Ethanol production sees reduced role in UK wheat outlook
London, 24 May (Argus) — The UK government has cut its forecast for annual wheat demand at domestic ethanol producers, with the country's two largest production plants still commercially idle.
“No significant 2011-12 wheat usage is forecast for either bioethanol plant, as [Ensus] is currently out of production and [Vivergo] is not expected to be on line until summer,” according to the May supply and demand update from the UK Department of Environment, Food and Rural Affairs (Defra).
Defra in response has moved to reduce its anticipated annual wheat demand for human and industrial consumption by 48,000t to 6.81mn t for the 2011-12 season.
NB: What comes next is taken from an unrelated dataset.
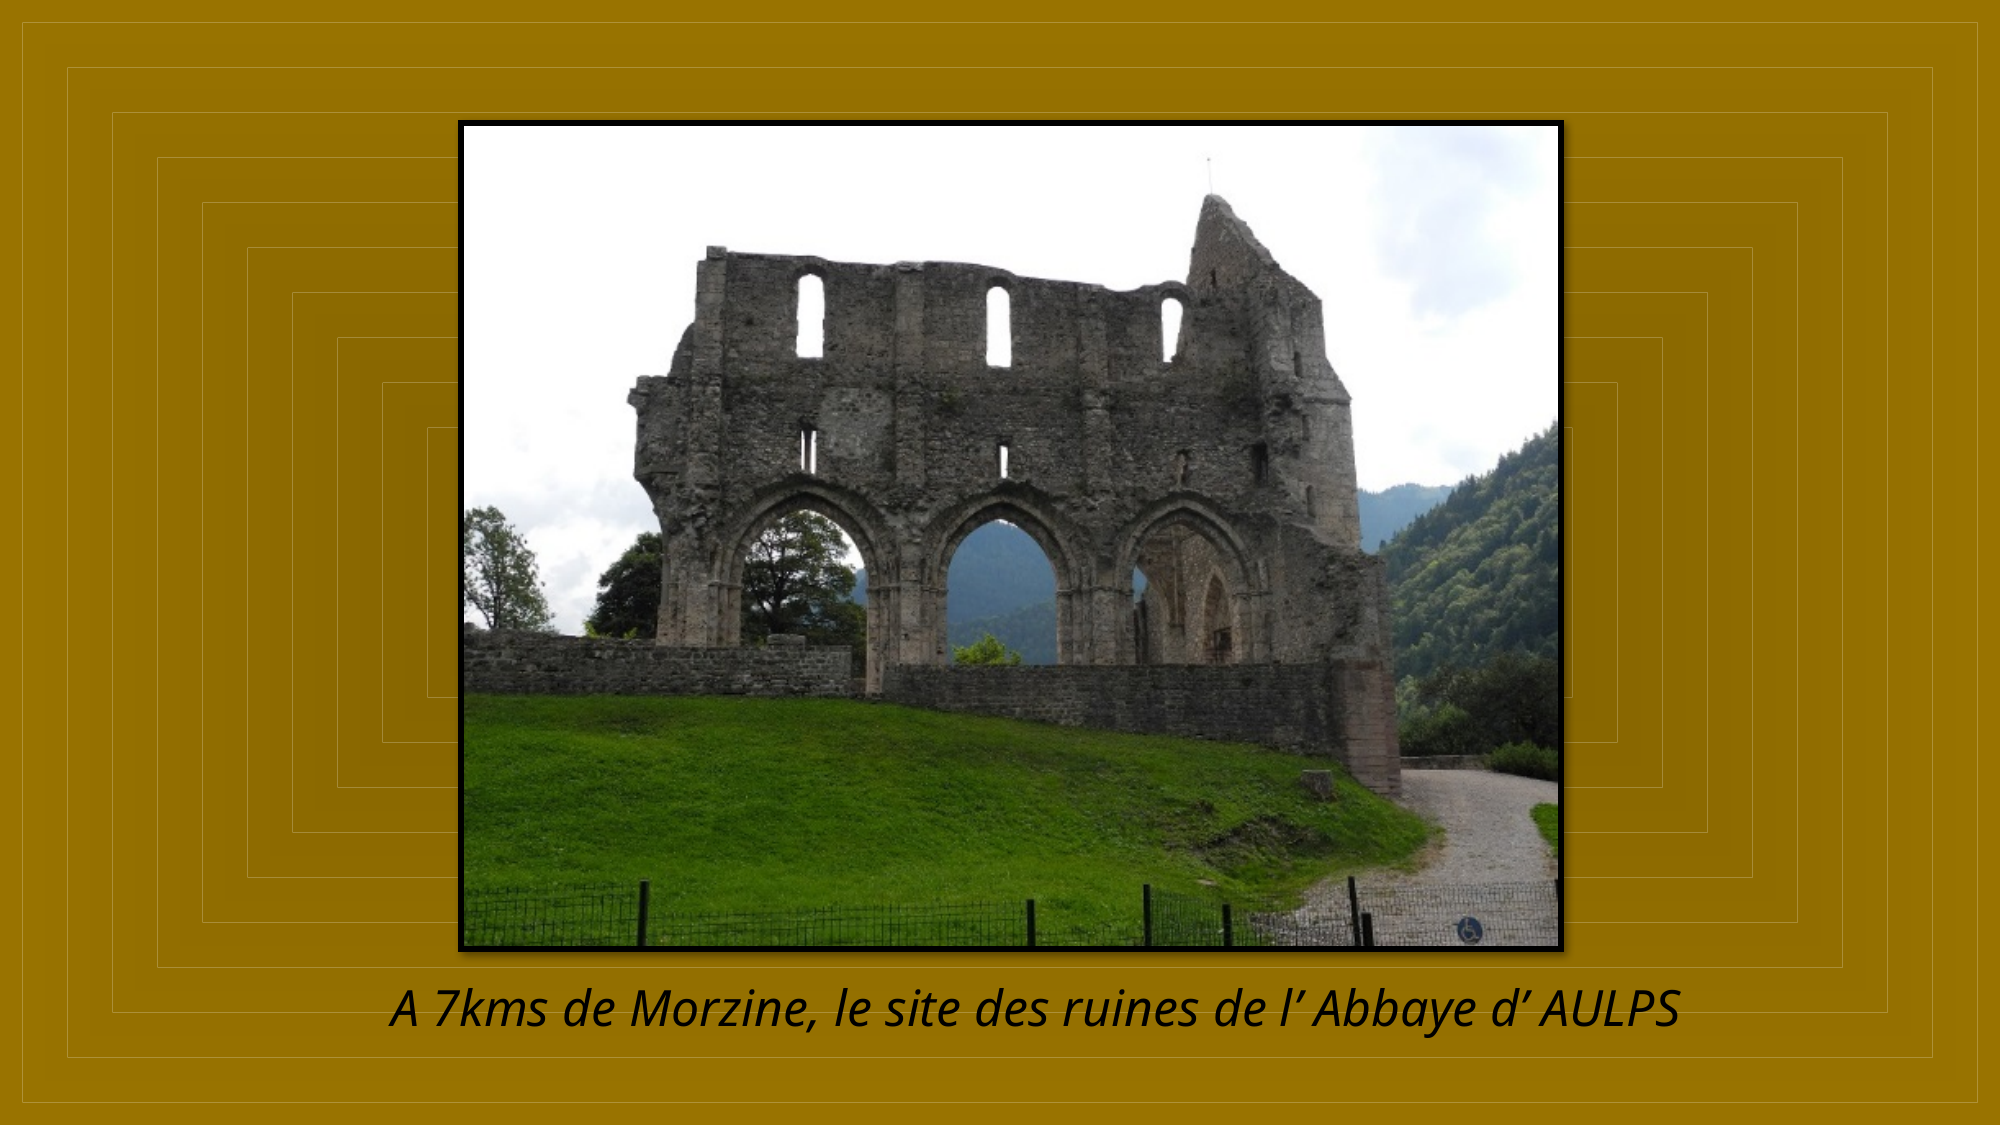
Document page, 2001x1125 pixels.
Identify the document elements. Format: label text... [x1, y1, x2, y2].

text_box A 7kms de Morzine, le site des ruines de l’ Abbaye d’ AULPS [376, 969, 1734, 1044]
picture [463, 125, 1558, 947]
In contrast, forecast wheat usage for animal feed has been increased by 91,000t to 6.54mn t, an increase of 6pc on 2010-11, while total wheat availability is forecast at 17.69mn t, with imports unchanged at 900,000t and exports at 2.45mn t, or 205,000t lower than 2010-11.
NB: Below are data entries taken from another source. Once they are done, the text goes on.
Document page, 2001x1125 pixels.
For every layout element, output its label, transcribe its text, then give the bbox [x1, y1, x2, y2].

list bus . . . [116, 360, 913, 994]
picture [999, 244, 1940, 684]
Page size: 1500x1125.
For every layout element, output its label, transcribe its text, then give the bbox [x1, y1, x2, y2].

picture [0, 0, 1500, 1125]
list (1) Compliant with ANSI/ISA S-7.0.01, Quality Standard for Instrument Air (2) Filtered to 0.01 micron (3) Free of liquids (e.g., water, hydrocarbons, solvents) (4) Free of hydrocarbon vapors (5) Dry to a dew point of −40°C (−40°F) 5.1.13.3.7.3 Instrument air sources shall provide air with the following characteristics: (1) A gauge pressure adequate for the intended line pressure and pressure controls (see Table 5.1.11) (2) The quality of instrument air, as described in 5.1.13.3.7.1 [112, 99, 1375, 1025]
The 400mn litres/yr Ensus plant was mothballed in May last year, with executives blaming poor sales on delays to the implementation of the EU's renewable energy directive (RED), and sustained imports of cheap denatured ethanol blends from the US. But an EU-wide change to ethanol import tax legislation has effectively closed off the arbitrage to Europe of cheap US-produced ethanol/gasoline blends, while Ensus' RED-compliant sustainability scheme has won European Commission approval, increasing the plant's access to Europe's major continental ethanol markets.
Commissioning and initial ethanol production at the recently built 420mn l/yr plant operated by Vivergo Fuels is understood to be “well under way”, with grain deliveries expected to “ramp up significantly”, according to UK-based wheat and grain marketing company Frontier Agriculture.
UK investment fund Future Capital Partners this week announced that fundraising for a planned 200mn l/yr bioethanol refinery is nearing completion. The new plant will be based in Grimsby and will join the Vivergo and Ensus facilities in capitalising on the region's close proximity to UK grain suppliers and favourable transport links to Europe.
With the possibility of three major ethanol production facilities operating in the region within the near future, the Humber estuary has quickly emerged as a potentially significant ethanol production cluster for the UK and European markets.